As the GM, conditions are going to come up. Having the effects of the conditions memorized will make your job a lot easier. There's not a huge list of them - going over it a few times should be relatively easy to remember. If not, make a cheat sheet, with derived values. A -4 penalty to dex is -2 ac, -2 initiative, and with a bow, -2 to hit. Having that on a cheat sheet is very easy.

If there's a lot of a single monster, you could create a statblock for that monster with common conditions if you expect it will get blinded or whatnot, or you're slow at doing head-math at the table.

Abstract Everything

Don't roll individual saving throws for 20 orcs. That's a terrible idea. Always, always, take the statistical average (or mix it up, and say that most saved one time, and then say they rolled poorly and most didn't make it the next time).

I understand not using the Mob template sometimes (DMGII iirc), as it's a bit weird and hard to understand how stuff like 'kicking an individual orc over the ledge' works sometimes. I'd still take a look at it - it abstracts groups of enemies into a single 'monster' with combined stats and hp.

Even attack rolls from groups of enemies can be abstracted - if only 5% of them would hit, say only 5% of them hit. Rolling a billion dice is always a terrible idea.

Groups of Enemies are either Weak or Overpowered

Depending on circumstance, it's hard to make just a group of weaker enemies a good challenge.
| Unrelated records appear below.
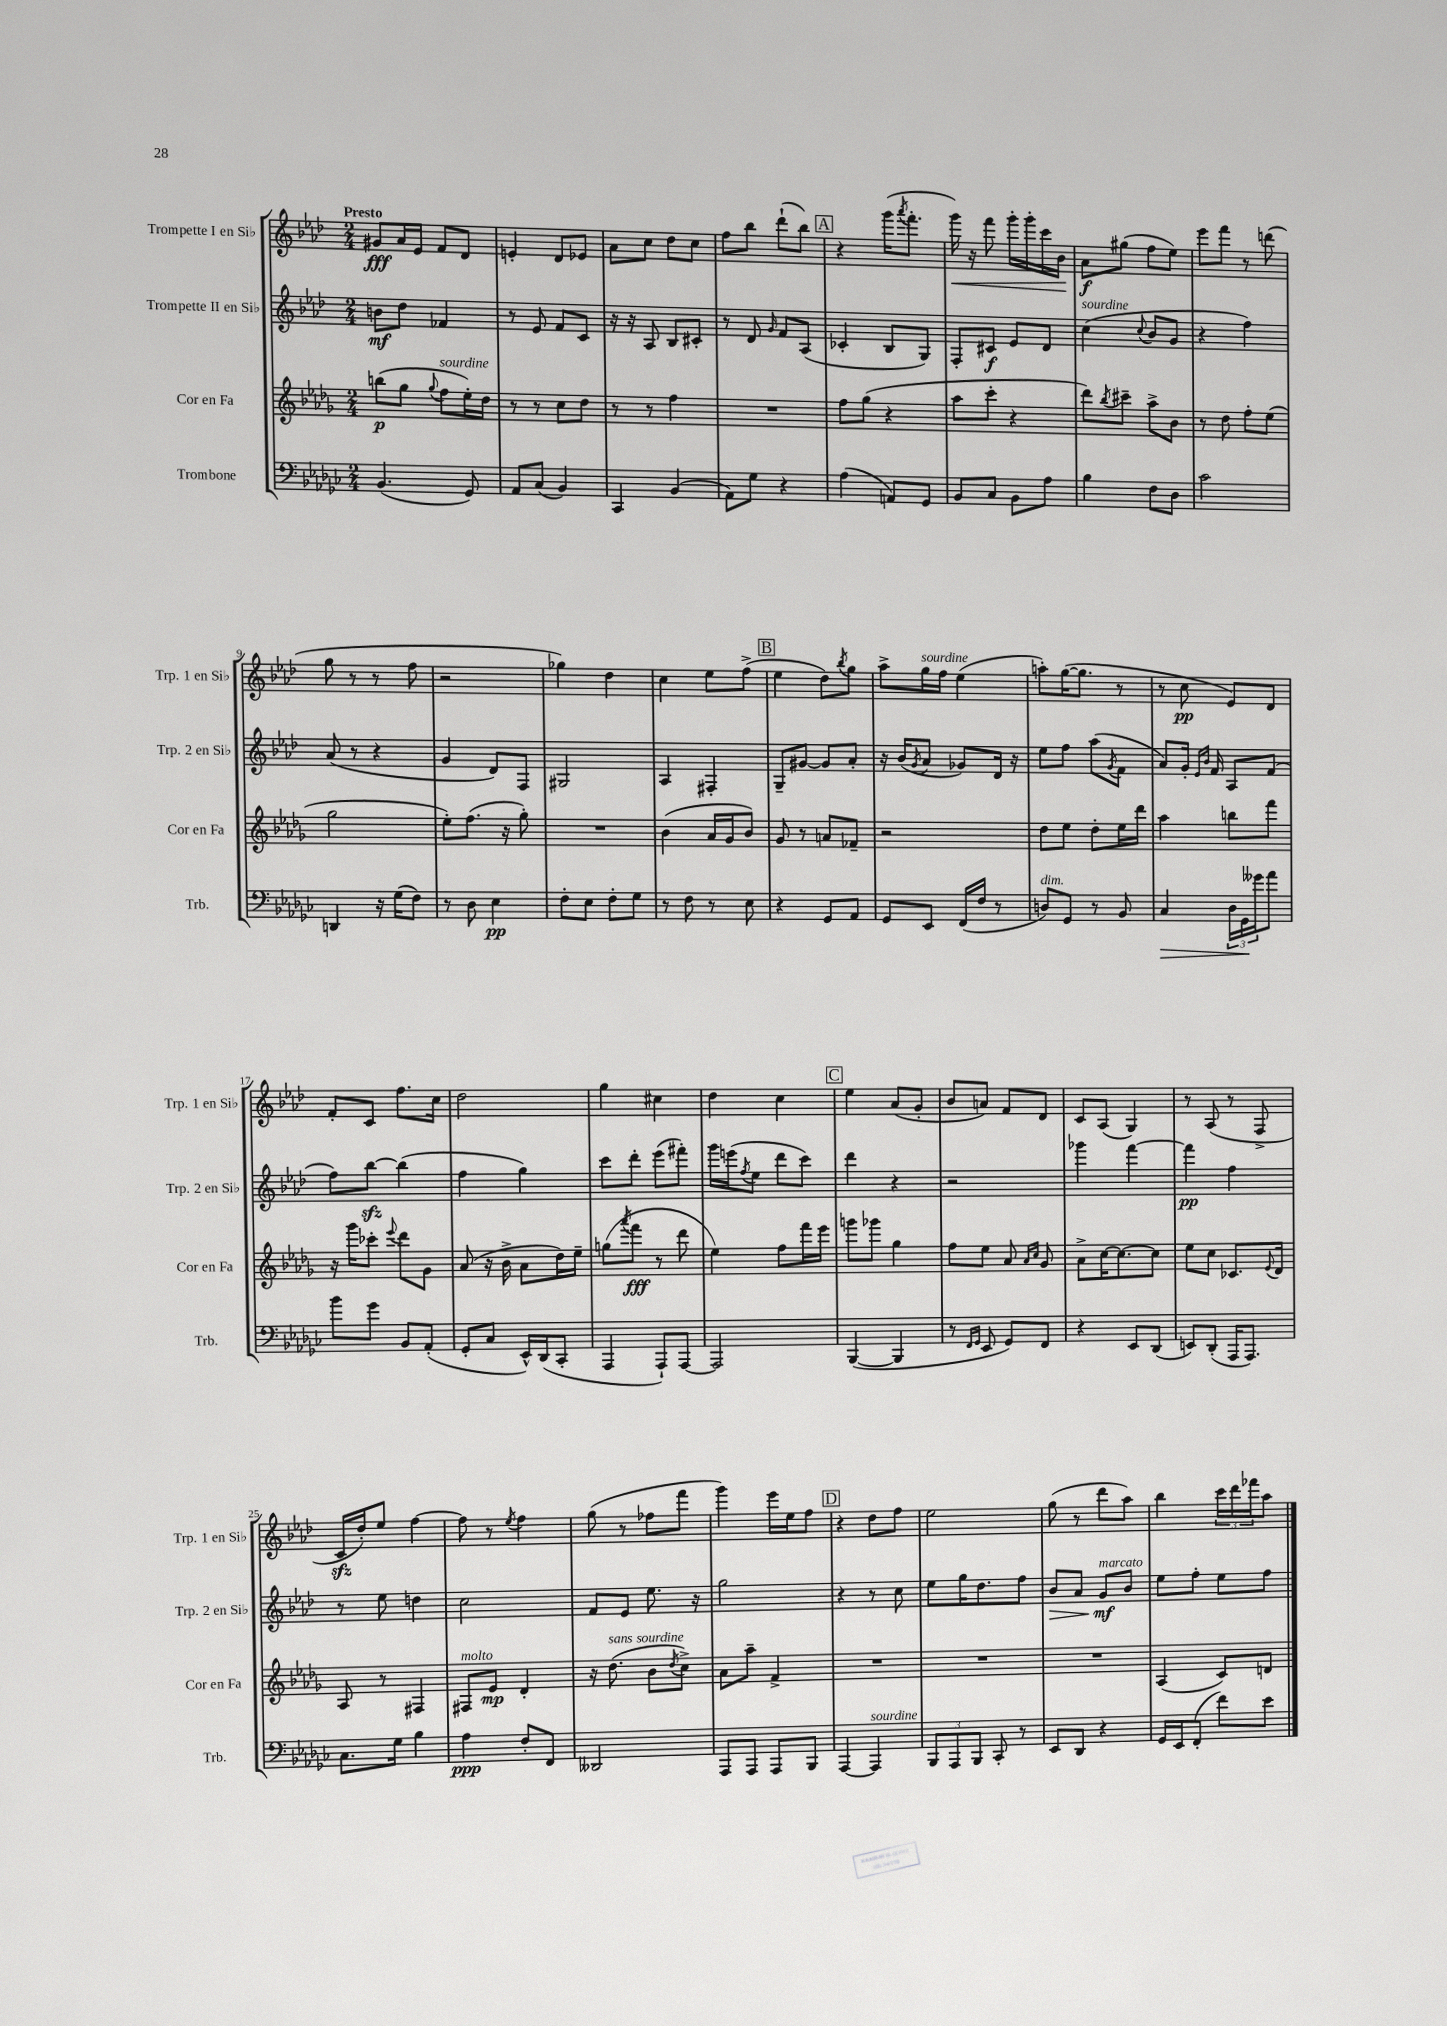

**kern	**kern	**kern	**kern
*staff4	*staff3	*staff2	*staff1
*clefF4	*clefG2	*clefG2	*clefG2
*k[b-e-a-d-g-c-]	*k[b-e-a-d-g-]	*k[b-e-a-d-]	*k[b-e-a-d-]
*M2/4	*M2/4	*M2/4	*M2/4
(4.BB-	(8bb	8b	8g#
.	8gg-	8dd-	16a-
.	.	.	16e-
.	8qqgg-	.	.
.	8ff	4f-	8f
8GG-)	16ee-')	.	8d-
.	16dd-	.	.
=	=	=	=
8AA-	8r	8r	4e'
(8C-	8r	8e-	.
4BB-)	8cc	8f	8d-
.	8dd-	8c	8e-
=	=	=	=
4CC-	8r	16r	8a-
.	.	16r	.
.	8r	8A-	8cc
(4BB-	4ff	8B-	8dd-
.	.	8c#'	8cc
=	=	=	=
8AA-)	2r	8r	8ff
8G-	.	8d-	8bb-
.	.	16qqg	.
4r	.	8f	(8ddd-`
.	.	(8A-	8bb-)
=	=	=	=
(4A-	8ff	4c-'	4r
.	(8gg-	.	.
8AA)	4r	8B-	(16ggg
.	.	.	8qaaa-
.	.	.	8.fff'
8GG-	.	8G)	.
=	=	=	=
8BB-	8aa-	8F'	16ggg)
.	.	.	16r
8C-	8ccc'	8c#	8fff
8BB-	4r	8e-	16ggg'
.	.	.	16ggg'
8A-	.	8d-	16ccc
.	.	.	16b-
=	=	=	=
4B-	8ddd-)	(4cc	8a-
.	8qbb-	.	.
.	8ccc#~	.	(8gg#
.	.	8qqcc	.
8F	8aa-^	8b-	8ff
8D-	8b-	8g	8ee-)
=	=	=	=
2c-	8r	4r	8eee-
.	8dd-	.	8fff
.	8ff'	4ff)	8r
.	(8ee-	.	(8ddd
=	=	=	=
4DD	2gg-	(8a-	8gg
.	.	8r	8r
16r	.	4r	8r
(16G-	.	.	.
8F)	.	.	8ff
=	=	=	=
8r	8ee-')	4g	2r
8D-	(8.ff	.	.
4E-	.	8d-)	.
.	16r	.	.
.	8gg-')	8F	.
=	=	=	=
8F'	2r	2G#	4gg-)
8E-	.	.	.
8F'	.	.	4dd-
8G-	.	.	.
=	=	=	=
8r	(4b-	4A-	4cc
8F	.	.	.
8r	16a-	4F#'	8ee-
.	16g-	.	.
8E-	8b-)	.	(8ff^
=	=	=	=
4r	8g-	8G~	4ee-
.	8r	[8g#	.
8GG-	8a	8g#]	8dd-)
.	.	.	8qbb-
8AA-	8f-~	8a-'	8gg
=	=	=	=
8GG-	2r	16r	8aa-^
.	.	(16b-	.
.	.	8qg	.
8EE-	.	8a-	16gg
.	.	.	16ff
(16FF	.	8g-)	(4ee-
16F	.	.	.
8r	.	16d-	.
.	.	16r	.
=	=	=	=
8D)	8dd-	8ee-	8aa')
8GG-	8ee-	8ff	([16gg
.	.	.	8.gg]
8r	8dd-'	(8aa-	.
.	.	8qg	.
8BB-	16ee-	8f	8r
.	16ddd-	.	.
=	=	=	=
4C-	4aa-	8a-)	8r
.	.	16g'	8cc
.	.	16qqe-	.
.	.	16qqb-	.
.	.	16f	.
24D-	8bb	8A-	8e-)
24GG-	.	.	.
24g--	.	.	.
8a-	8fff	(8f	8d-
=	=	=	=
8b-	16r	8ff)	8f'
.	16ggg-	.	.
8g-	8ccc-'	[8bb-	8c
.	8qqeee-	.	.
8BB-	8ddd-	(4bb-]	8.ff
(8AA-'	8g-	.	.
.	.	.	16cc
=	=	=	=
8GG-'	(8a-	4ff	2dd-
8C-	16r	.	.
.	16b-^	.	.
16EE-^^)	8a-	4gg)	.
(16DD-	.	.	.
8CC-'	16dd-)	.	.
.	16ee-~	.	.
=	=	=	=
4AAA-	(8gg	8ccc	4gg
.	8qaaa-	.	.
.	8fff	8ddd-'	.
8AAA-`)	8r	(8eee-	4cc#
[8AAA-	8ddd-	8fff#')	.
=	=	=	=
2AAA-]	4ee-)	16ggg	4dd-
.	.	(16eee	.
.	.	8qff	.
.	.	8ee-	.
.	8ff	8ddd-	4cc
.	16fff	8ccc)	.
.	16eee-	.	.
=	=	=	=
([4BBB-	8ggg	4ddd-	4ee-
.	8ggg-	.	.
4BBB-]	4gg-	4r	(8a-
.	.	.	8g'
=	=	=	=
8r	8ff	2r	8b-
16qqFF	.	.	.
16qqGG-	.	.	.
8EE-	8ee-	.	8a)
8GG-)	8a-	.	8f
.	16qqa-	.	.
.	16qqcc	.	.
8FF	8g-	.	8d-
=	=	=	=
4r	8a-^	4ggg-	8c
.	[16cc	.	(8A-
.	8.cc_	.	.
8EE-	.	[4fff	4G)
(8DD-	8cc]	.	.
=	=	=	=
8EE)	8ee-	4fff]	8r
(8DD-'	8cc	.	(8A-
16AAA-	8.c-	4ff	8r
8.AAA-)	.	.	.
.	.	.	8F^
.	8qqe-	.	.
.	16d-	.	.
=	=	=	=
8.C-	8A-	8r	16c
.	.	.	16dd-')
.	8r	8ee-	8ee-
16G-	.	.	.
4B-	4F#	4dd	[4ff
=	=	=	=
4A-	8F#	2cc	8ff]
.	8e-	.	8r
.	.	.	8qee-
8F'	4d-'	.	4ff
8FF	.	.	.
=	=	=	=
2DD--	16r	8f	(8gg
.	(8.dd-	.	.
.	.	8e-	8r
.	8b-	8.ee-	8ff-
.	8qdd-	.	.
.	8cc^)	.	8fff
.	.	16r	.
=	=	=	=
8AAA-	8a-	2gg	4ggg)
8AAA-	8aa-~	.	.
8AAA-	4f^	.	16eee-
.	.	.	16ee-
8BBB-	.	.	8ff
=	=	=	=
[4AAA-	2r	4r	4r
4AAA-]	.	8r	8dd-
.	.	8cc	8ff
=	=	=	=
12BBB-	2r	8ee-	2ee-
12AAA-	.	.	.
.	.	16gg	.
12BBB-	.	.	.
.	.	8.dd-	.
8CC-'	.	.	.
8r	.	8ff	.
=	=	=	=
8EE-	2r	8b-	(8gg
8DD-	.	8a-	8r
4r	.	8g	8ddd-
.	.	8b-	8aa-)
=	=	=	=
16GG-	(4A-	8ee-	4bb-
16EE-	.	.	.
(8FF'	.	8ff'	.
8f)	8c)	8ee-	24ccc
.	.	.	24ddd-
.	.	.	24fff-
8e-	8d	8ff	8aa-
==	==	==	==
*-	*-	*-	*-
I recommend deploying them as part of ensemble encounters with stronger leaders or monsters. In that sense, you can apply the rules strictly to the leader or serious threats, and abstract the actions/defenses of the minions, and it feels very natural to do this.

The PCs will treat the orcs as an environmental hazard, and that's great - that's exactly how a 'guards, get them!' situation should work.